** PROBLEM TO WORK ON **
Skip all pictures, then copy the lines from the start of the data through the line with "Image 3 (330", keeping both ends.

(Data records)

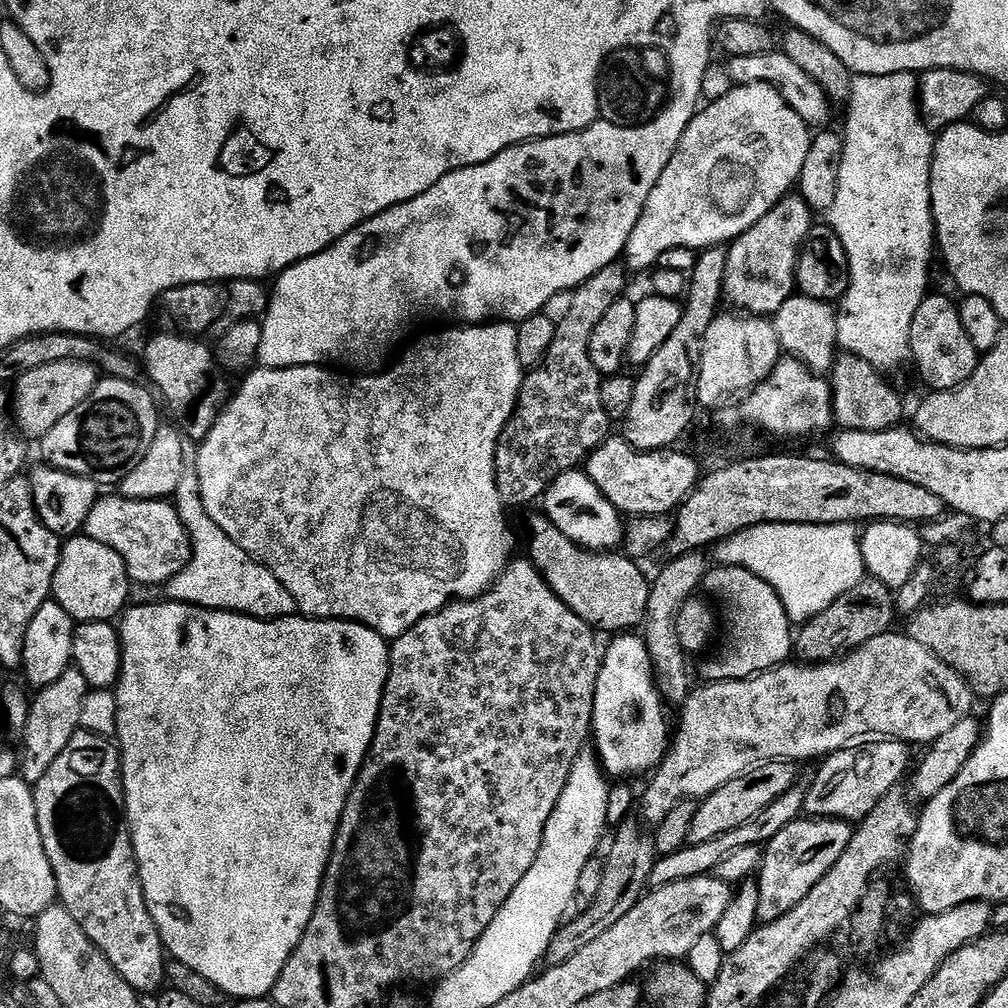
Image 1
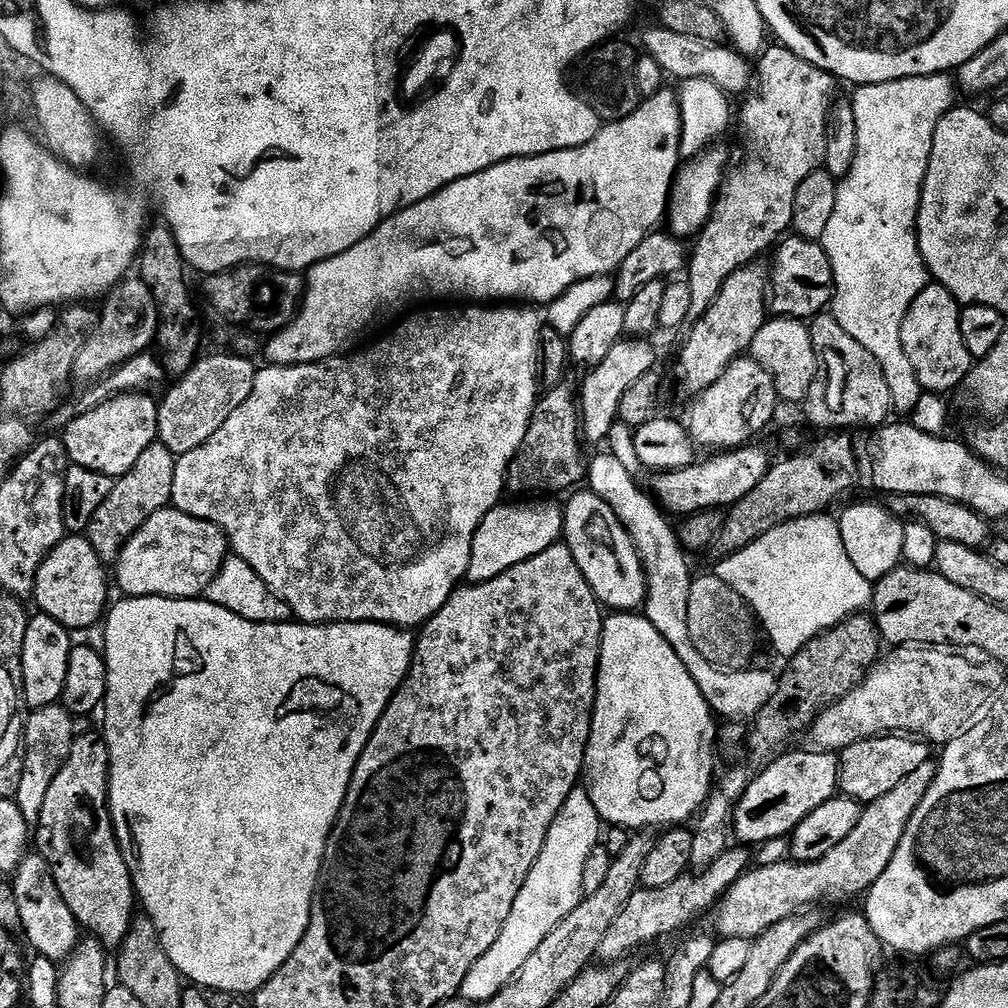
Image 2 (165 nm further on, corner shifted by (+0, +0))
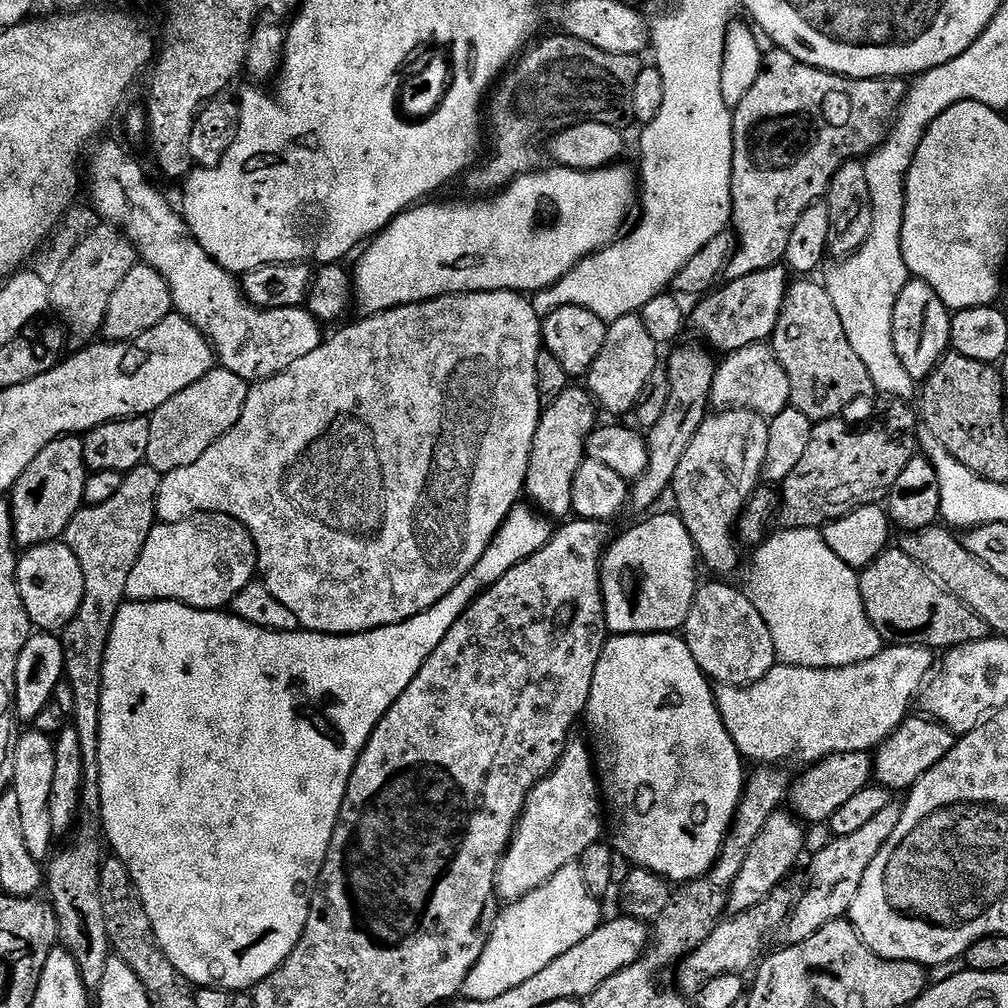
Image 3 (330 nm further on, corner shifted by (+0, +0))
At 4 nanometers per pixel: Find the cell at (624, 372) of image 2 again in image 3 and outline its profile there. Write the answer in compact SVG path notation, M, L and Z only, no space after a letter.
M570 386L562 390L562 394L558 394L558 398L554 398L554 402L540 413L534 446L530 450L524 490L527 499L549 518L568 518L573 515L574 478L586 458L588 439L598 427L596 412L598 405L587 387Z

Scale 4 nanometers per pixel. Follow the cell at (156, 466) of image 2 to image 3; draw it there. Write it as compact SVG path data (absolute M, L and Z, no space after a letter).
M148 463L139 464L133 472L123 477L118 492L102 506L87 505L74 514L70 526L62 537L63 543L74 550L74 558L78 558L78 566L82 566L82 578L86 582L86 590L82 598L82 606L78 614L66 625L62 633L64 642L64 675L66 683L74 694L74 714L72 720L78 730L78 738L82 742L84 755L84 785L80 795L80 815L71 833L73 844L64 849L53 851L46 864L46 893L58 918L58 940L64 949L74 958L78 970L82 974L82 982L89 990L100 987L102 974L106 971L108 957L113 955L112 943L106 934L106 913L102 910L102 894L100 893L100 844L102 848L102 821L100 819L100 703L102 702L102 678L104 677L104 655L110 642L110 630L114 626L114 618L118 610L126 603L126 581L130 579L130 570L134 570L134 562L138 562L138 554L142 554L142 546L146 546L146 538L150 538L150 530L155 528L156 499L160 493L162 475Z

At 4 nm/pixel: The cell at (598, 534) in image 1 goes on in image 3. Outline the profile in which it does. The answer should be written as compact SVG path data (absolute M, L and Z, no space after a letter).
M664 512L661 516L652 514L641 519L644 520L641 524L634 525L617 540L615 537L604 549L604 557L600 559L600 589L604 595L604 613L609 633L618 636L639 632L676 634L684 627L698 587L698 553L679 515L669 512Z

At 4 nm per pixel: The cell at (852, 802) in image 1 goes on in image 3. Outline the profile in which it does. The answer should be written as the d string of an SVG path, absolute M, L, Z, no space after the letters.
M931 718L923 719L905 720L893 736L888 736L883 744L875 749L874 780L879 787L886 788L893 794L911 790L927 772L934 770L934 766L938 766L938 762L942 762L942 758L946 758L946 754L950 754L950 750L956 745L957 737L946 725Z

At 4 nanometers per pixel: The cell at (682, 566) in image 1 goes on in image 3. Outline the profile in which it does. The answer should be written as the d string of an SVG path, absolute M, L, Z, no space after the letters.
M884 398L879 402L881 404L877 406L876 412L880 416L866 421L861 428L851 428L844 418L822 420L813 427L805 456L790 473L790 478L786 478L778 488L778 520L784 528L823 529L825 524L840 520L862 506L887 501L894 482L898 482L898 474L902 474L902 470L906 470L906 462L918 454L918 412L912 409L913 405L907 400Z

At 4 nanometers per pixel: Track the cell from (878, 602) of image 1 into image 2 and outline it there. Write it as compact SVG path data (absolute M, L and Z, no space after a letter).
M857 614L849 616L829 632L816 636L806 647L798 650L798 654L791 656L787 661L788 669L779 673L774 698L770 698L768 705L754 717L756 729L752 732L752 757L749 758L748 764L726 773L721 780L719 777L718 786L713 787L695 821L696 826L694 824L691 829L693 869L707 868L730 847L732 814L753 775L781 755L791 745L788 743L803 728L805 731L822 710L826 710L833 702L858 687L868 675L869 668L881 659L880 648L882 649L882 637L875 619L868 614Z

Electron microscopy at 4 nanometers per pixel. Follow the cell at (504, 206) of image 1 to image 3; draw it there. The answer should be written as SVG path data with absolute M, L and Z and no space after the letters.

** WRITTEN ANSWER **
Image 1
Image 2 (165 nm further on, corner shifted by (+0, +0))
Image 3 (330 nm further on, corner shifted by (+0, +0))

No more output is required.